Supongo que en el Perú se habrá tomado buena nota del caso Trump. Este nos ofrece de forma indubitada los elementos de la llamada “incapacidad moral permanente”, que justifican el cese, por destitución, en el ejercicio presidencial.
Trump se ganó de forma progresiva el rechazo de la ciudadanía biempensante. Sin embargo, sus actos y omisiones carecían de contenido suficiente para su derribo, bajo la tacha de inmoralidad permanente. Había un matiz que faltaba, por un lado, y por otro, el respaldo de millones de electores.
Ese matiz lo acaba de brindar Trump, a partir de una acción muy concreta que se produjo en las vísperas del asalto al Capitolio. En ese momento preciso, y no antes, es cuando toma sentido y se pone de manifiesto su incapacidad moral para dirigir al país más poderoso del mundo. Y ello a partir, como digo, de un acto muy concreto. O más exactamente de tres: su arenga a las masas con una finalidad claramente intencionada, la orden (que alguna tuvo que dar) para que se permitiera la entrada al Capitolio al gentío, y, por último, denigrar a los legisladores, que se vieron obligados a huir por túneles secretos.
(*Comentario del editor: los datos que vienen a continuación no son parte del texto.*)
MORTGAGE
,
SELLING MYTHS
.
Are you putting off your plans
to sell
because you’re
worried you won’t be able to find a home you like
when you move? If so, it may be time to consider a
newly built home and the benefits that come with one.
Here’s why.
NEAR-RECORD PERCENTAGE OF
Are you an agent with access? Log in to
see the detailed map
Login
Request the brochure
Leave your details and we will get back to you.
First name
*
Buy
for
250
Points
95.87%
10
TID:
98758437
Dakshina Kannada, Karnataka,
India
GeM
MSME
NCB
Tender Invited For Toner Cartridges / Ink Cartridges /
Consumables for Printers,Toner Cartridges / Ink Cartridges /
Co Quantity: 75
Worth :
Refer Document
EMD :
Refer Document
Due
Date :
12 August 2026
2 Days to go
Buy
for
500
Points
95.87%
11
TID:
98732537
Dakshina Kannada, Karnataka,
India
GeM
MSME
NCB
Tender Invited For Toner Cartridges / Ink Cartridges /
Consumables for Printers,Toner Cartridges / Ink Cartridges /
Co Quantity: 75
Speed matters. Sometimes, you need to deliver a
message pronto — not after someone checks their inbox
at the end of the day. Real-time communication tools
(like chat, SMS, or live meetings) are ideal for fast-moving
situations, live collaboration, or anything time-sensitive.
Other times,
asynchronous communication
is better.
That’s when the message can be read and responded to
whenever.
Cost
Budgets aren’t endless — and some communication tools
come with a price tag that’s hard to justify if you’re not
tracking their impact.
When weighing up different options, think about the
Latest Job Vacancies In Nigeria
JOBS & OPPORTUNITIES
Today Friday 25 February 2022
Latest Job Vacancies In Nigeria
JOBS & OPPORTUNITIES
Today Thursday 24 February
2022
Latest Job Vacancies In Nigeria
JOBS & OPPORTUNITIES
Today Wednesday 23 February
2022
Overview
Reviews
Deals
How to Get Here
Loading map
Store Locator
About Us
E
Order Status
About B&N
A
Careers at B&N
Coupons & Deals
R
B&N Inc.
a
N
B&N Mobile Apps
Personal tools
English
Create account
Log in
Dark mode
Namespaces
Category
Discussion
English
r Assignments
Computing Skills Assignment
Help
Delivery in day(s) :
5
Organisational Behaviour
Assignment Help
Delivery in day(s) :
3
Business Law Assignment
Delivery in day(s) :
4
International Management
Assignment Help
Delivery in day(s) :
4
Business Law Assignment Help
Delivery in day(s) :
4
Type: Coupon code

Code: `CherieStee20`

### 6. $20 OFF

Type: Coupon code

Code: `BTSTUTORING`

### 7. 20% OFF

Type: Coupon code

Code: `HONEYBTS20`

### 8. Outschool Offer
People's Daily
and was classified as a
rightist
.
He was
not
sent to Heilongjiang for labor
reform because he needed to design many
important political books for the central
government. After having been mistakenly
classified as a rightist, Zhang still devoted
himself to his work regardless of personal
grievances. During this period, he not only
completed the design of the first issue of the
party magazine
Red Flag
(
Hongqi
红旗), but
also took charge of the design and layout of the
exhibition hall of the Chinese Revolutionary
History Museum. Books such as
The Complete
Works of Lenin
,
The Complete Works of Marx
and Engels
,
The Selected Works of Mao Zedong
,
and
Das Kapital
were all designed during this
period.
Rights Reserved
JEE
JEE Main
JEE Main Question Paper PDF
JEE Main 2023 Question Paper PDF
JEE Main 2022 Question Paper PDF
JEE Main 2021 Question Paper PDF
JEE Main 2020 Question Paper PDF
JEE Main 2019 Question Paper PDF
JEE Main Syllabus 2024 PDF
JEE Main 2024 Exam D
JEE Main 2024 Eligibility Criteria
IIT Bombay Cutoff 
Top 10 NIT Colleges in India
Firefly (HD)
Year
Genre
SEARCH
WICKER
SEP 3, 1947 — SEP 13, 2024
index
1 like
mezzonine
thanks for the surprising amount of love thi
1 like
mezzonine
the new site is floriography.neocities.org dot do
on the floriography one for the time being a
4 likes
No se trata de indagar cuál era el grado de moralidad con anterioridad a su llegada. Ni siquiera de analizar su posición desde que perdiera las elecciones. Era necesario el acto concreto cometido durante el ejercicio presidencial, y llevado a cabo con una intención claramente dirigida a mancillar el prestigio de una de las instituciones mejor valoradas en el mundo. Por este acto, y sin importar los días que le resten, apartar a Trump de la Presidencia es una exigencia democrática de aspiración universal. Mucho trabajo tiene por delante Biden para devolver a los Estados Unidos a los niveles de institucionalidad que todos nos merecemos.